Pour ce ricochet, j'ai décidé de présenter un texte que j'ai écrit il y a quelques années et qui se rapporte à un souvenir d'enfance. Avant d'écrire ce texte, je ne savais pas quel était mon rapport à l'écriture. Je ne savais pas que je pouvais écrire, ni que par l'écriture j'irai au plus profond de mes angoisses.

Ce texte c'est en quelque sorte un dialogue avec une colocataire indésirée: ma phobie sociale. J'aurais pu ne retranscrire ici que le souvenir qui a été à la base de ce texte, j'avais 8 ans à l'époque, mais je ne peux dissocier ce texte avec justement la prise de conscience de ma 1ère crise de panique, c'est pourquoi je mets ici le texte dans sa presque intégralité.

1968: J'ai 8 ans

D’aussi longtemps que mes souvenirs remontent, elle est là, tapie en moi, cette angoisse quasi-permanente, cette peur sournoise qui me ronge. PEUR ! Peur de tout, des autres, de moi, peur du regard de l’autre, d’abord celui du maître qui m’envoie au tableau pour réciter ma leçon; je la sais par cœur, je monte sur l’estrade, je me tourne face aux autres élèves et je commence à réciter, les mains croisées dans le dos. Je transpire. Je la sens qui m’envahit, cette peur. Il faut que j’aille jusqu’au bout, il le faut.

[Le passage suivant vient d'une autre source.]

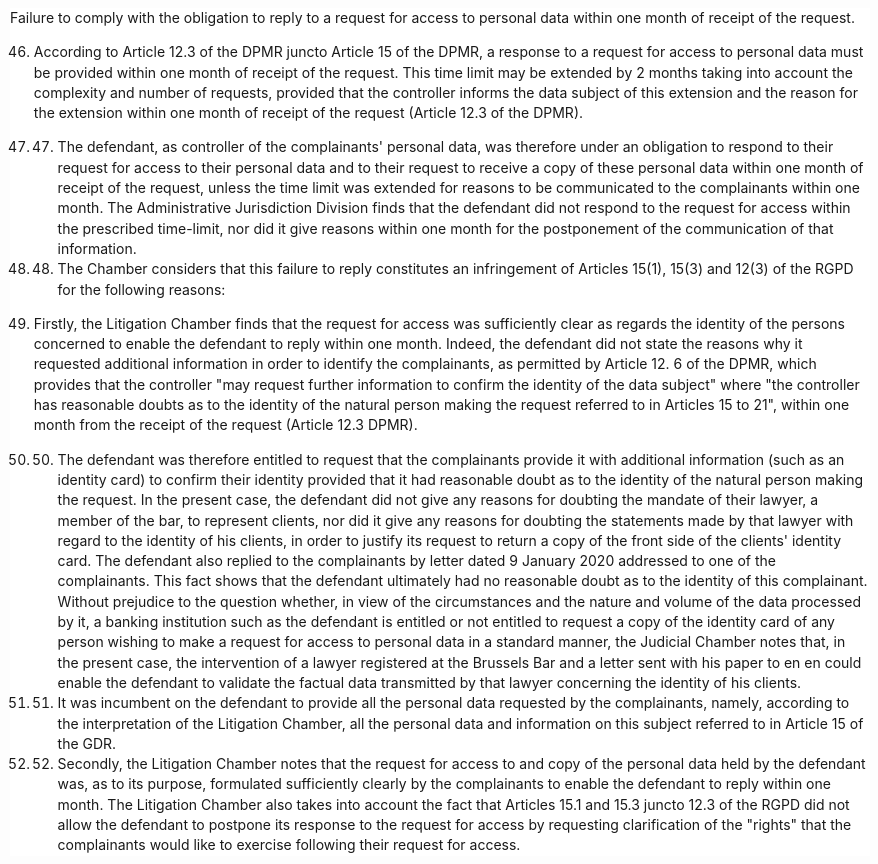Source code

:  
 
Failure to comply with the obligation to reply to a request for access to personal data within one month of receipt of the request.  
 
46.	According to Article 12.3 of the DPMR juncto Article 15 of the DPMR, a response to a request for access to personal data must be provided within one month of receipt of the request. This time limit may be extended by 2 months taking into account the complexity and number of requests, provided that the controller informs the data subject of this extension and the reason for the extension within one month of receipt of the request (Article 12.3 of the DPMR). 
47.	47. The defendant, as controller of the complainants' personal data, was therefore under an obligation to respond to their request for access to their personal data and to their request to receive a copy of these personal data within one month of receipt of the request, unless the time limit was extended for reasons to be communicated to the complainants within one month. The Administrative Jurisdiction Division finds that the defendant did not respond to the request for access within the prescribed time-limit, nor did it give reasons within one month for the postponement of the communication of that information.  
 
48.	48. The Chamber considers that this failure to reply constitutes an infringement of Articles 15(1), 15(3) and 12(3) of the RGPD for the following reasons: 
 
49.	Firstly, the Litigation Chamber finds that the request for access was sufficiently clear as regards the identity of the persons concerned to enable the defendant to reply within one month. Indeed, the defendant did not state the reasons why it requested additional information in order to identify the complainants, as permitted by Article 12. 6 of the DPMR, which provides that the controller "may request further information to confirm the identity of the data subject" where "the controller has reasonable doubts as to the identity of the natural person making the request referred to in Articles 15 to 21", within one month from the receipt of the request (Article 12.3 DPMR).  
 
50.	50. The defendant was therefore entitled to request that the complainants provide it with additional information (such as an identity card) to confirm their identity provided that it had reasonable doubt as to the identity of the natural person making the request. In the present case, the defendant did not give any reasons for doubting the mandate of their lawyer, a member of the bar, to represent clients, nor did it give any reasons for doubting the statements made by that lawyer with regard to the identity of his clients, in order to justify its request to return a copy of the front side of the clients' identity card. The defendant also replied to the complainants by letter dated 9 January 2020 addressed to one of the complainants. This fact shows that the defendant ultimately had no reasonable doubt as to the identity of this complainant. Without prejudice to the question whether, in view of the circumstances and the nature and volume of the data processed by it, a banking institution such as the defendant is entitled or not entitled to request a copy of the identity card of any person wishing to make a request for access to personal data in a standard manner, the Judicial Chamber notes that, in the present case, the intervention of a lawyer registered at the Brussels Bar and a letter sent with his paper to en en could enable the defendant to validate the factual data transmitted by that lawyer concerning the identity of his clients. 
51.	51. It was incumbent on the defendant to provide all the personal data requested by the complainants, namely, according to the interpretation of the Litigation Chamber, all the personal data and information on this subject referred to in Article 15 of the GDR.  
 
52.	52. Secondly, the Litigation Chamber notes that the request for access to and copy of the personal data held by the defendant was, as to its purpose, formulated sufficiently clearly by the complainants to enable the defendant to reply within one month. The Litigation Chamber also takes into account the fact that Articles 15.1 and 15.3 juncto 12.3 of the RGPD did not allow the defendant to postpone its response to the request for access by requesting clarification of the "rights" that the complainants would like to exercise following their request for access.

Mes mains ruissèlent, serrées dans mon dos. Elles sont de plus en plus moites. Une petite flaque s’est formée à mes pieds. Le maître le sait, maman lui a expliqué que j’ai un problème de transpiration excessive dû à un dérèglement des glandes surrénales. Aucun traitement n’en ait venu à bout. D’ailleurs, à la place du buvard, moi, j’ai de petits bouts de tissu éponge que je plie en deux et que je mets sous mes mains quand j’écris, ils sont roses, jaunes ou bleus. A chaque rentrée scolaire, il faut expliquer au maître puis répondre aux questions des nouveaux: pourquoi t’as ça ? :

“ C’est parce que....” parce que je suis différente, peut être parce que ces mains là, mes mains, elles ressortent toute la peur qui m’habite, c’est un ruisseau qui coule sans cesse, inépuisable. J’ai plus de quarante ans et le ruisseau ne s’est toujours pas tarit.

Je suis repartie à ma place avec une bonne note. Je savais ma leçon. J’ai laissé derrière moi, sur l’estrade, une petite flaque d’eau. Je ne vois qu’elle. Ils ne voient qu’elle. Je sais qu’ils se moquent en silence. Ils me regardent en coin. Peut être tout à l’heure, à la récréation, ils vont se moquer de moi. Je voudrais tant ne pas être là, peut être ne pas exister ?

J’ai huit ans et je comprends que cette petite flaque va me suivre toute ma vie.